2. Background

The 818 area code was created in 1984 when it was geographically split from the 213 area code. In 1997, the original 818 area code was split creating the 626 area code and the current 818 area code. The current 818 area code covers predominantly the San Fernando Valley area of Los Angeles County in Southern California.

In Decision (D.) 99-10-022, the Commission approved a two-way split of the 818 area code as a backup plan to the number conservation measures it ordered in that decision. As a result, thousand-block number pooling and other conservation measures have extended the life of the 818 area code and delayed the need for an area code change.3 However, at this point in time, conservation measures have run their course, and the remaining supply of numbers has dwindled to the point that a new area code must be opened. NANPA estimates that the 818 area code will exhaust in the third quarter of 2009. 4

The application presents two alternatives. The first alternative consists of an area code split, which would geographically divide the 818 area code into two area codes. This is the same split adopted in D.99-10-022. In a split, one side of the split retains the existing area code, while the other side acquires the new area code. The other alternative is an all-services overlay where the original and new area codes apply to the same geographic area. Both alternatives result in area codes estimated to exhaust in 24-26 years.
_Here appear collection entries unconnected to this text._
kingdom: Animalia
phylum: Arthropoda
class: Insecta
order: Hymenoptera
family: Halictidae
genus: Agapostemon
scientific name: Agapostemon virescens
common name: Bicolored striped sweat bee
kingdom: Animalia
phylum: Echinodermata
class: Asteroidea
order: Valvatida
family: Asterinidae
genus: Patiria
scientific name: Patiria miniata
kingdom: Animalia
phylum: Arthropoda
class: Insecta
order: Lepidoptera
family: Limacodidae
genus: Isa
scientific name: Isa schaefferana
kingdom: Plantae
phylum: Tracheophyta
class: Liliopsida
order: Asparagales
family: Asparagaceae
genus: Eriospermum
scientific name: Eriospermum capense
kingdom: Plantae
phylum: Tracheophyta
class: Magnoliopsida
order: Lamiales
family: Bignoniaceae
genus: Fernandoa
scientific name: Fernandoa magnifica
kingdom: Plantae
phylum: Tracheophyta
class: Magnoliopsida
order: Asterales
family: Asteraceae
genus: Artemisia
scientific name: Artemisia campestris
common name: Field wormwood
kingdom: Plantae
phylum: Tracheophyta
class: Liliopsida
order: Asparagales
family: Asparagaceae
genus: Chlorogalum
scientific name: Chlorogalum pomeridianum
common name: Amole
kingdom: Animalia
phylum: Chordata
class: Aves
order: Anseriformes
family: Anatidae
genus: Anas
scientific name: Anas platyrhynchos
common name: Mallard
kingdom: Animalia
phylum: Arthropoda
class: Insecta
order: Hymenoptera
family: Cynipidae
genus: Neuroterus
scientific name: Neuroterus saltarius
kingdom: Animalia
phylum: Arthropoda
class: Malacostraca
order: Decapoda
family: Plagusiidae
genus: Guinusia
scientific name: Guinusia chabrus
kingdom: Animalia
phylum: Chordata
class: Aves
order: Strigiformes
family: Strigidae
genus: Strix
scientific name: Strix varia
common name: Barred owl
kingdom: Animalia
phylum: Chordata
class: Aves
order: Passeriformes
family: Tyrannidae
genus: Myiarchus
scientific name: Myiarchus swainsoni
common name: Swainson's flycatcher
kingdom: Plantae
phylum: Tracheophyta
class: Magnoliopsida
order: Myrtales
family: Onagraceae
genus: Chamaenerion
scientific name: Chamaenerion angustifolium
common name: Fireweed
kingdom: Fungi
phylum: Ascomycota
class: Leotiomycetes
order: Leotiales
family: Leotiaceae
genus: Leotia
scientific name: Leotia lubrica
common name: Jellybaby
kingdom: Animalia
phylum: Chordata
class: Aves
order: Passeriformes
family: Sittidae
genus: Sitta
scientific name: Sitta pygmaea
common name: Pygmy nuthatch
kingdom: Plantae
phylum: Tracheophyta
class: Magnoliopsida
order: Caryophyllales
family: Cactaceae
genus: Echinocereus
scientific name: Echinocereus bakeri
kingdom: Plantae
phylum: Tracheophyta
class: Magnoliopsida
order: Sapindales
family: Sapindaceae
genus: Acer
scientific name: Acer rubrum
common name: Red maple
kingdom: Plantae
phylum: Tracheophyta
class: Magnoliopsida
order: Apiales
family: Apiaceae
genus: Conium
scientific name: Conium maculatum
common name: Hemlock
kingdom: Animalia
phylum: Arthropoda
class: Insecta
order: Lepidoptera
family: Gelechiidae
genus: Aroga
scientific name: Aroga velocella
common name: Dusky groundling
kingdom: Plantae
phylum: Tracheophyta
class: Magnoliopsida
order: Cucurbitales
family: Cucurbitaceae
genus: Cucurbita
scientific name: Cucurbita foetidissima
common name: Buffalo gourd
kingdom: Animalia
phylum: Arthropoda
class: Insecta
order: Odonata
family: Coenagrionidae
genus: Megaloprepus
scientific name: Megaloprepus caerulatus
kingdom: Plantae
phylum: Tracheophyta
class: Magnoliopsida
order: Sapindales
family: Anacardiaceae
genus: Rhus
3 Thousand-block number pooling is a resource allocation system that divides a prefix or central office code (NXX code), which is a group of 10,000 telephone numbers, into ten sequential blocks or groups of 1,000 telephone numbers and allocates telephone numbers in blocks of 1,000. This system allows multiple service providers operating in the same rate area to share the ten thousand-blocks in a prefix at the thousand-block level.

4 An area code reaches "exhaust" when the supply of available central office codes or NXX codes (three-digit prefixes in common parlance) is depleted.